The Lammes Candies last day for the Airport Blvd. The store has not been officially announced yet. The company said it wants to give customers time to visit and purchase before closing. Here is the current situation:

  • Online store remains open at lammes.com while inventory lasts
  • Existing orders will be fulfilled
  • Employees will be supported through the termination process
  • Brand sale or licensing, no announcement has been made; this remains unknown

If you want one last box of Texas Chewy Pralines, ordering online now is likely your safest option.

This is Not Just a Lammes Problem: Candy Retail is Under Serious Pressure

The Lammes Candies closing did not happen in isolation.

Just two weeks earlier, on April 15, 2026, Kate Weiser Chocolate, a beloved 12-year-old Dallas artisan chocolate brand, also shut down.

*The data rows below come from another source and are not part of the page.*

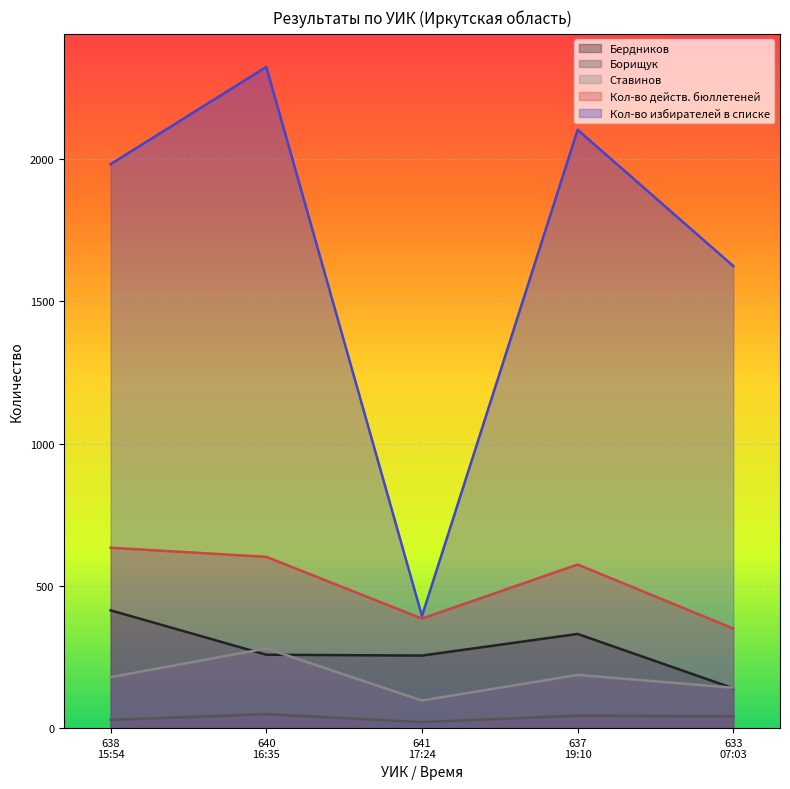

Between 638
15:54 and 641
17:24, which is larger?

638
15:54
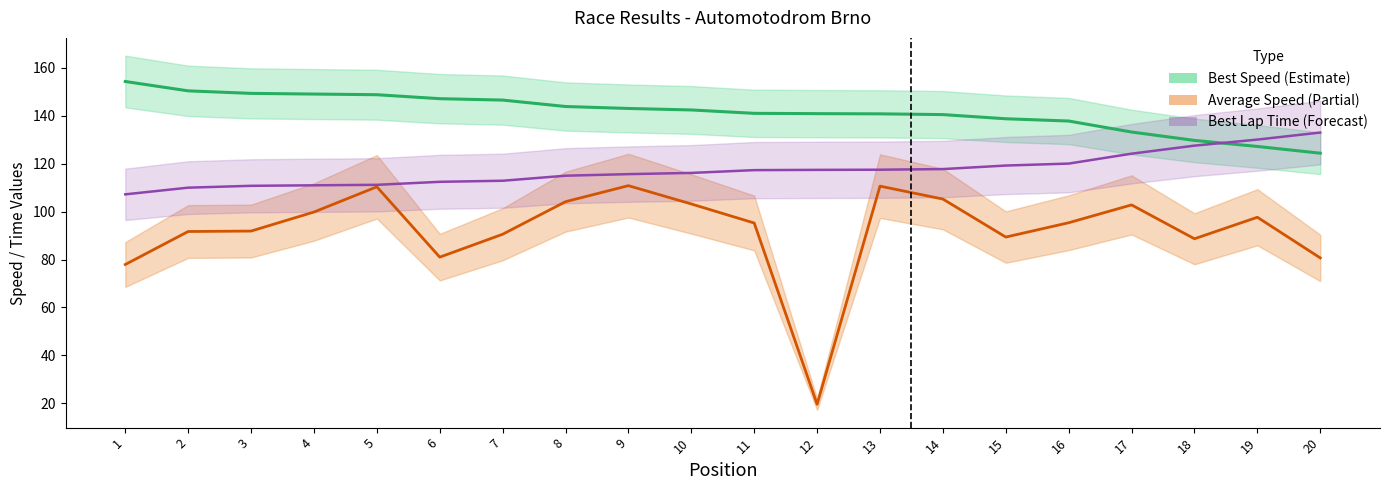

What is the lowest value of the Best Speed series?

124.3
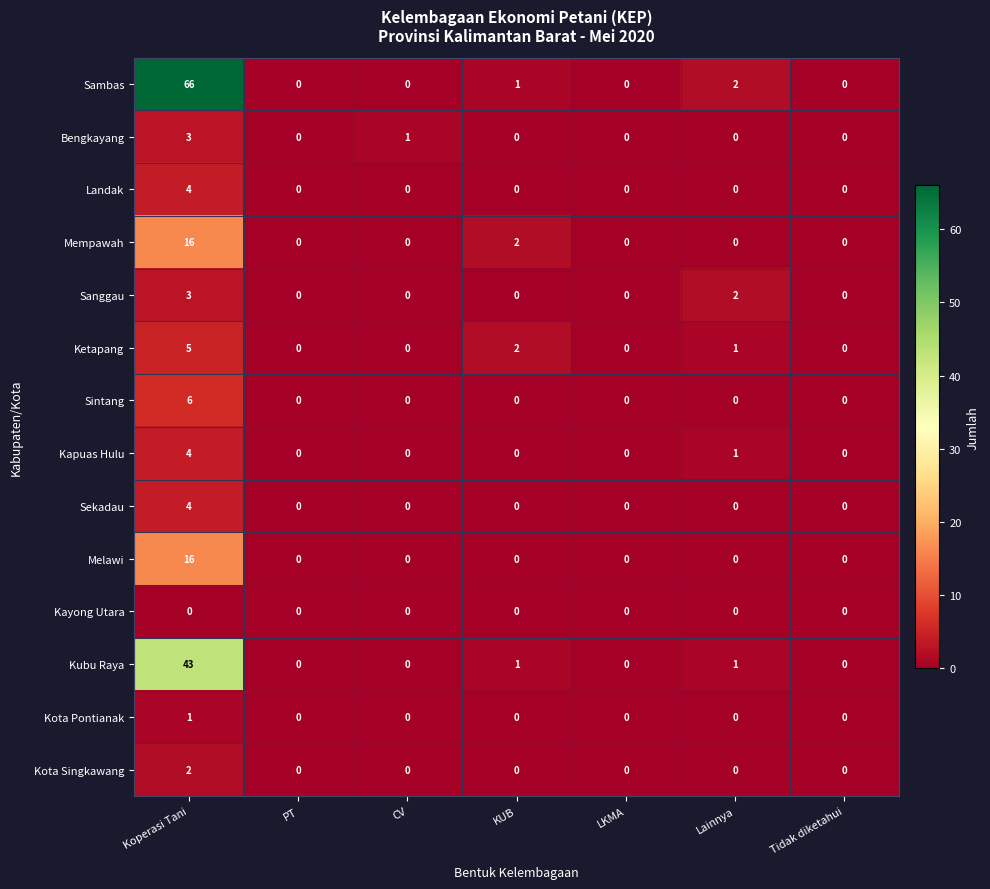

What is the sum of all Mempawah values?

18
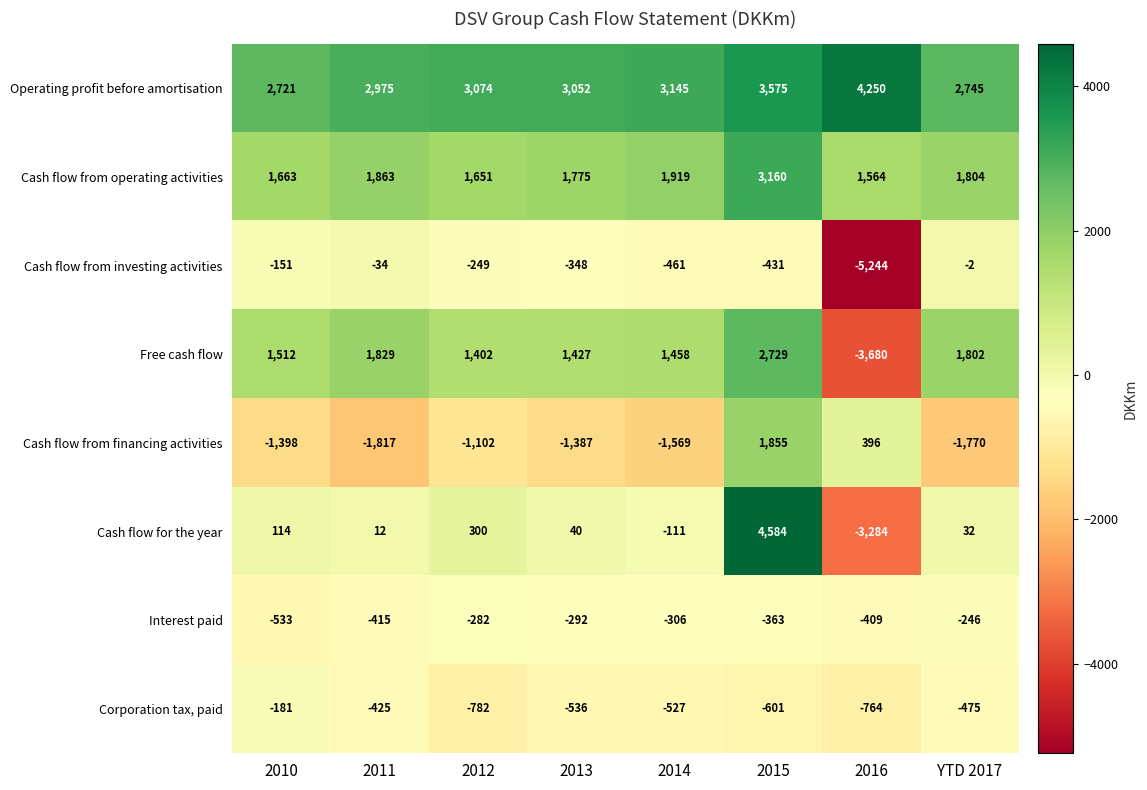

What is the approximate value of Cash flow for the year at 2014?

-111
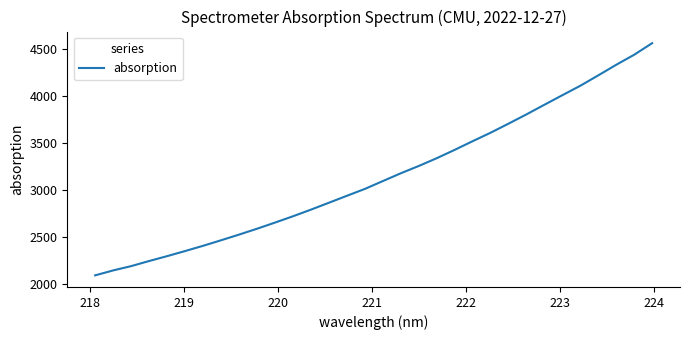

What is the smallest value displayed?

2094.5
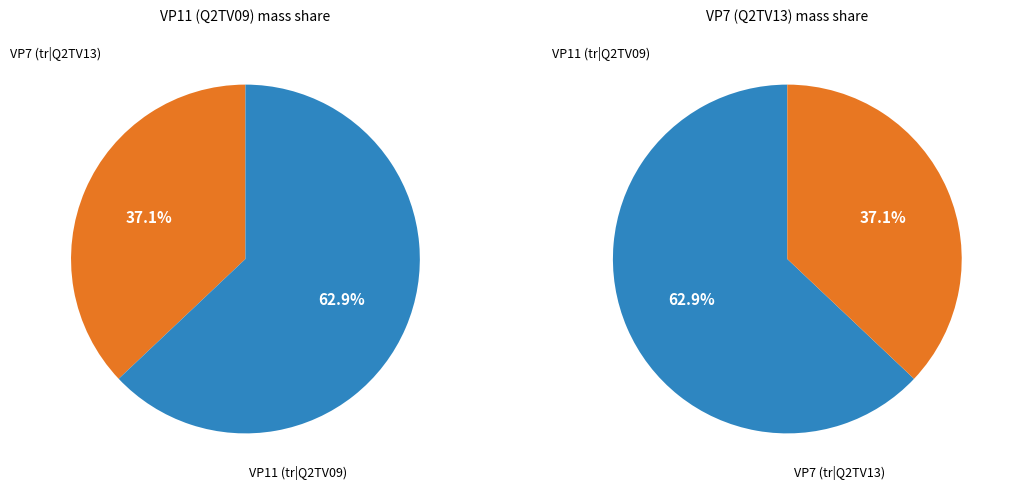

To the nearest percent, what is the difference between the VP7 (tr|Q2TV13) and VP11 (tr|Q2TV09) slice percentages?

26%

Two premium Texas candy stores closing within two weeks of each other tells you something about where the industry is right now.

The broader pattern behind 2026 candy store closures:

Factor Impact on Small Candy Makers
Cocoa prices up ~300% since 2022 Direct hit to margins
Mass-market brands absorb costs better Consumers trade down to Hershey, Mars
Brick-and-mortar lease costs rising Fixed costs harder to justify
E-commerce shift Fewer people walking into specialty stores
Post-pandemic spending pullback Non-essential premium items cut first

Big candy corporations have leverage, they can renegotiate supplier contracts, reformulate products, and spread costs across massive volume. A family-run shop producing 2,000 pounds of pralines a day simply does not have that cushion.

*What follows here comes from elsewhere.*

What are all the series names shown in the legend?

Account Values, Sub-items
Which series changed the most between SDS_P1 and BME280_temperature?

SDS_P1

The historic candy store closing of Lammes is a visible marker of a quieter collapse happening across specialty food retail. When ingredient costs spike and consumers tighten, the boutique operators, the ones with actual recipes, actual history, actual craft, are often the first to go.

The Bottom Line

Lammes Candies closed 2026 marks the end of Austin’s oldest continuously family-owned business. Founded in 1885, survived a poker game, survived two wars, survived decades of retail change, and ultimately could not outlast cocoa prices and inflation in 2026.

The Round Rock store is already dark. The Airport Blvd. flagship will follow, closing date still to be confirmed. The online store is the last thread.

If you grew up in Austin stopping at that candy counter, buying pralines for your mom, grabbing a box of Longhorns before the holidays, or just knowing that place was always going to be there, that feeling makes sense. It was genuinely one of a kind.

You can still order at lammes.com for now. While it lasts.